When I was a kid, there was a cooler outside of the gas station that contained several different kinds of sodas. Glass bottles sat in wooden boxes in the cooler. At the top on the left was a tin box that contained some small change. This was what other people had paid for sodas they took out. There was a padlock on the outside of the cooler,a relic of Sunday Blue Laws, but it was broken.
This is how stuff was done then. I'm not 205 years old, nor am I from Mars, but the place I grew up in sometimes seems to be as different and remote as that. It always makes me think of Buckminster Fuller's comment that the elderly are time travelers we are privileged to have among us. When he was talking about this, people who had traveled across the plains of America in covered wagons were watching the first men sent into space.
I had a very interesting talk with a plant-care (takes care of plants) person when I went for an interview at Adobe several years ago. I was then working for Safeco Insurance - located in a landmark high-rise tower in North Seattle. This plant-care person took care of the plants in the Safeco building when it was new. She described places and departments I thought I knew pretty well, but her recollections were so different. She remembered the place when it was full of the ding and clatter of typewriters. She remembered the teletype rooms, and the rows of telephone operators they used to have. At that time there was "The Computer" - located somewhere else and accessed through big black and white flickering terminals.

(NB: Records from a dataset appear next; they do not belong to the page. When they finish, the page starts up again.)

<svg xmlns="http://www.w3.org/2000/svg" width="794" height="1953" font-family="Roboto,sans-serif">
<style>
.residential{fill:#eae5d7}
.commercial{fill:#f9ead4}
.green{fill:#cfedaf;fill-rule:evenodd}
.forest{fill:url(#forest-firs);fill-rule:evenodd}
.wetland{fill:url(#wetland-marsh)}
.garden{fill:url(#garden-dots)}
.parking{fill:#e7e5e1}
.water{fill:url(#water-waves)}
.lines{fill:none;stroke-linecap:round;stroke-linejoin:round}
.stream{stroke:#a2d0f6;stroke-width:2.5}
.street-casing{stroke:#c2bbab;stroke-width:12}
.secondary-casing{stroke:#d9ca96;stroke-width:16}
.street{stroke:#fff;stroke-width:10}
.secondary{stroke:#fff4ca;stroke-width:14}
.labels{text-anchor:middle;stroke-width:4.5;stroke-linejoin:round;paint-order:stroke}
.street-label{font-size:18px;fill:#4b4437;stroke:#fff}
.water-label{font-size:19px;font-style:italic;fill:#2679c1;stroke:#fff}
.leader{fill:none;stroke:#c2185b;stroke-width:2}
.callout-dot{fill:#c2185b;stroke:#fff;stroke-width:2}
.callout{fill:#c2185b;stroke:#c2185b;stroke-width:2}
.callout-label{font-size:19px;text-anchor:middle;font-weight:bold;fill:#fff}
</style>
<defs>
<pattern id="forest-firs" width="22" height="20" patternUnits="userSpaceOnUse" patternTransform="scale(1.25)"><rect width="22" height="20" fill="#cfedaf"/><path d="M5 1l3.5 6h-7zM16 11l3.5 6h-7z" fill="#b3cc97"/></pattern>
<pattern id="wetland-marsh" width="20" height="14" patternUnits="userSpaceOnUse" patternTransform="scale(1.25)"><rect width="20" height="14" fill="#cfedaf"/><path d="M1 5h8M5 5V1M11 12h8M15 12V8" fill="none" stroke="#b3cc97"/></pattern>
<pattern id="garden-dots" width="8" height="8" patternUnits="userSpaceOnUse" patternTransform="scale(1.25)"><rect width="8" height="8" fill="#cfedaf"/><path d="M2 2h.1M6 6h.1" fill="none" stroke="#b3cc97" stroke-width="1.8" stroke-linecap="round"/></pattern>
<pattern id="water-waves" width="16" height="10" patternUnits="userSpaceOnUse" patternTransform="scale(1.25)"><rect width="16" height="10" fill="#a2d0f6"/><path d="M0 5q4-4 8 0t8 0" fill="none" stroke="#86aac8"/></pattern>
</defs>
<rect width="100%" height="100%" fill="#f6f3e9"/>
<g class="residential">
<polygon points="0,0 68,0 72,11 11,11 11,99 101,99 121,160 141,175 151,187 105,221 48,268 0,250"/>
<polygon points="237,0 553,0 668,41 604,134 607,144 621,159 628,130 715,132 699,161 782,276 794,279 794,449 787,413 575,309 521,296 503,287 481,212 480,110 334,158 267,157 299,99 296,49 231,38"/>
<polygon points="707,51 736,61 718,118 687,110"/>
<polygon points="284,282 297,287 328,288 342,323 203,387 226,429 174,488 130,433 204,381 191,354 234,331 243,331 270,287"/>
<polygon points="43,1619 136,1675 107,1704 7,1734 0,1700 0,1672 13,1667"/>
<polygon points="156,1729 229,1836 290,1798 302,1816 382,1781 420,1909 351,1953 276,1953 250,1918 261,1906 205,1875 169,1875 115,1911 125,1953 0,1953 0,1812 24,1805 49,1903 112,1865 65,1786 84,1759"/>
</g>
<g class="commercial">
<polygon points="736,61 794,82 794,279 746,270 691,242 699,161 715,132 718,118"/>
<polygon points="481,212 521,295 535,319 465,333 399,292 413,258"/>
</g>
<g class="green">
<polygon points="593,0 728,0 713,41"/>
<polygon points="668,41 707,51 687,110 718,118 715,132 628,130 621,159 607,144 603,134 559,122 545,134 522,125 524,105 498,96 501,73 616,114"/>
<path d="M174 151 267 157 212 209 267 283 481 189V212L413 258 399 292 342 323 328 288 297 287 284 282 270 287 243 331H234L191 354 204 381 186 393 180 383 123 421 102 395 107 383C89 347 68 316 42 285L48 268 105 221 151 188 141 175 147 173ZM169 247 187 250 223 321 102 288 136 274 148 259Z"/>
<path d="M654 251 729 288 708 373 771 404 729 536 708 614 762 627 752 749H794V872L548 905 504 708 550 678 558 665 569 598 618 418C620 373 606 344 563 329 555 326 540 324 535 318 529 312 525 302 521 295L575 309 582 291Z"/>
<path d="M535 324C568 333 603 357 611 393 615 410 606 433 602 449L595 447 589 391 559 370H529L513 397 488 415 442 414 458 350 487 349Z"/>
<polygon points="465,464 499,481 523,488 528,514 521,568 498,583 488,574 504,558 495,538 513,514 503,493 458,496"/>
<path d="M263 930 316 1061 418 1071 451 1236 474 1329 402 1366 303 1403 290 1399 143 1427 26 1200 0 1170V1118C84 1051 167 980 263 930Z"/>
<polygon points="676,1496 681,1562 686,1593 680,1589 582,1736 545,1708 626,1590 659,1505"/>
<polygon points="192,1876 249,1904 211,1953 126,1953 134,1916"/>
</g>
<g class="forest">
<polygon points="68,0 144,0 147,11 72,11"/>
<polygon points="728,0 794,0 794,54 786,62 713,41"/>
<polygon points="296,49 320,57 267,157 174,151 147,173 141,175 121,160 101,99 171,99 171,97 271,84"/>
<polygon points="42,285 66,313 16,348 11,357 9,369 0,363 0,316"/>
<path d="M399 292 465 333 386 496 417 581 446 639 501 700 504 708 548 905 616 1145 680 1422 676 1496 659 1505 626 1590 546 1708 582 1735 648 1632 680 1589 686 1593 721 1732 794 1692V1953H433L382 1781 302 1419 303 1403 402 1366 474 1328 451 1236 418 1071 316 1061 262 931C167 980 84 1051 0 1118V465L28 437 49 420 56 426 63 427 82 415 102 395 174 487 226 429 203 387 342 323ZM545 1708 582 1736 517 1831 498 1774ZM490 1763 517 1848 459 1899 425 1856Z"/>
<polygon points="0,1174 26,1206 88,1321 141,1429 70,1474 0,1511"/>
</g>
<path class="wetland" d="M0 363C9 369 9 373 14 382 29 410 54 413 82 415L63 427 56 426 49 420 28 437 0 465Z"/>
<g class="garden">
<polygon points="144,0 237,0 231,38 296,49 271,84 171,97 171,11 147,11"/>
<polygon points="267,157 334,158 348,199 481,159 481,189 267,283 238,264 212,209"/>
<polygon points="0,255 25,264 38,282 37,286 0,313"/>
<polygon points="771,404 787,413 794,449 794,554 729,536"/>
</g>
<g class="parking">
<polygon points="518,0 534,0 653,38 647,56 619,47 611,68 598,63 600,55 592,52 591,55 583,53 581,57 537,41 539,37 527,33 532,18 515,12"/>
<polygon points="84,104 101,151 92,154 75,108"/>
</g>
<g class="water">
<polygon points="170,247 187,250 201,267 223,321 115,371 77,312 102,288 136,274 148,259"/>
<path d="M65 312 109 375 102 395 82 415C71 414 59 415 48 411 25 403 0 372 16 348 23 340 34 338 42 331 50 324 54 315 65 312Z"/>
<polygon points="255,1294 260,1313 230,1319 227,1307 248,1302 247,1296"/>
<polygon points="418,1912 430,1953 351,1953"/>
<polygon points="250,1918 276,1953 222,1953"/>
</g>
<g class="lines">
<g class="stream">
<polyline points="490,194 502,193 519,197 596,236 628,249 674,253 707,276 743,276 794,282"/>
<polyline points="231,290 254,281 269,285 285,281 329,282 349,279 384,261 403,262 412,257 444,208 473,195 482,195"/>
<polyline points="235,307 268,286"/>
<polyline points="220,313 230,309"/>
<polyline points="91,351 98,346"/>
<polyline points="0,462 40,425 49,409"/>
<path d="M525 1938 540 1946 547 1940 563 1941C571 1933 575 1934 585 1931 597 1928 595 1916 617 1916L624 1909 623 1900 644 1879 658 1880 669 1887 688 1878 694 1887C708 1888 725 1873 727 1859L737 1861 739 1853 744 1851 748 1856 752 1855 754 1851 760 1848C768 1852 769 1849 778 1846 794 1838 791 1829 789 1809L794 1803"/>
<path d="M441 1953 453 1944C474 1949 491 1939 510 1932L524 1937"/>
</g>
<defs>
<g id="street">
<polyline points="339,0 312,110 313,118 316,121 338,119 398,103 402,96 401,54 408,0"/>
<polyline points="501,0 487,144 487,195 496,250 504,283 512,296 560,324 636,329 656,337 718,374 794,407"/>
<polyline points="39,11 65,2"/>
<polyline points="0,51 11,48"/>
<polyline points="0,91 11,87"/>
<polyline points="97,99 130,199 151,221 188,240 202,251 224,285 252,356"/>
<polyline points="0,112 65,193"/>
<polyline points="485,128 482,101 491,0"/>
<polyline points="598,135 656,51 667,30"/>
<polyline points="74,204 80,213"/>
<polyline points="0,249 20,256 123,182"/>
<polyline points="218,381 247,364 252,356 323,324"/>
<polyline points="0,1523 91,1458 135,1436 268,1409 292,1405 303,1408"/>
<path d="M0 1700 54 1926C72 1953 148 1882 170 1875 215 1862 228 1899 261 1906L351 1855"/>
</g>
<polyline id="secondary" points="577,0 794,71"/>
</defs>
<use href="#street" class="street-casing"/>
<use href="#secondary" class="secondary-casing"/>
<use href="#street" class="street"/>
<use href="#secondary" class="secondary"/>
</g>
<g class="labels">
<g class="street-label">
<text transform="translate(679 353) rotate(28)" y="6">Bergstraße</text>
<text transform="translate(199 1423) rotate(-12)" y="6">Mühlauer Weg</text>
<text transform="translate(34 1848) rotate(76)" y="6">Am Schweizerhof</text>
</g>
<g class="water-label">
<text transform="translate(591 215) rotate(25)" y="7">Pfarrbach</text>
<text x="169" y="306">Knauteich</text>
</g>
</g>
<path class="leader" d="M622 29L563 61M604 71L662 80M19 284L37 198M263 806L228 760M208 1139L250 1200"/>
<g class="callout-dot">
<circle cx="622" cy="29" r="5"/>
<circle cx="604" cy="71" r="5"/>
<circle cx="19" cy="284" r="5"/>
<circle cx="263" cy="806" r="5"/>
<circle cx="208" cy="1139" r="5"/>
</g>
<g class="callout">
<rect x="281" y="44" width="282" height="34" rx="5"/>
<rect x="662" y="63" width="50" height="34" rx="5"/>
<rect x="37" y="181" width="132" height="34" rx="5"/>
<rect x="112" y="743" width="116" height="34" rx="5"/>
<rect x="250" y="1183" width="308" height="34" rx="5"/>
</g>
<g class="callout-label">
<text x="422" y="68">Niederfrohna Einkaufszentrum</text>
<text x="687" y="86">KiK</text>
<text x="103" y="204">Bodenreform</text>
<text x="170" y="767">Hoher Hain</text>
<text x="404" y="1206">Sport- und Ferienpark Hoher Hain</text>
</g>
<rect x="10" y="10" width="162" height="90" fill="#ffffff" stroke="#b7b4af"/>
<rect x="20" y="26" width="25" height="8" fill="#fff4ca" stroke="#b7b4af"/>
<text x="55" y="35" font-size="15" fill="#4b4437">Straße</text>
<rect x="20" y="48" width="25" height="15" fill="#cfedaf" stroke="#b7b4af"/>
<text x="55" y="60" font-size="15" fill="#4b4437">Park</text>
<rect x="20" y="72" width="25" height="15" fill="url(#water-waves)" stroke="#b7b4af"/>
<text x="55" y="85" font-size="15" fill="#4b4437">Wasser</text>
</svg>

We laughed about mimeograph machines we'd used and fought with - the "football" machine that was used to make transparencies for overhead projectors. I'd just never thought of how my current modern workplace had been transformed by the computer revolution.
My father and I attended the same summer camp when we were boys. It's gone now, so my own children can't go there - they wouldn't want to go anyway, as there was no television nor video games. I probably spent as much time playing on the trampoline when I was 14 as my 14 year old son spends playing Warcraft. It will make us into different people. I wonder how much of my world he will understand when he is fifty.
When my mother was 8, her family moved from Colorado to Oregon. They drove there in a Model-T. After they got to California and crossed the desert, she remembers that they entered a region of orange groves - mile after mile. Never the confident navigator, my grandfather stopped at a little store in the midst of the endless groves of fragrant oranges to ask directions. "No problem," said the proprietor, "you'll know you're getting close into Los Angeles when the smell of the orange blossoms mixes with the smell of the ocean." Fifty years later, when I first came to LA, the place was utterly different. Fifty years from now, by current scientific opinion, much of LA will be under water and the coast will begin where my grandfather stopped to ask directions.
Things change and I regret that I know so few older people. I'd like to sample their recollections and pass on their memories to another generation of time travelers.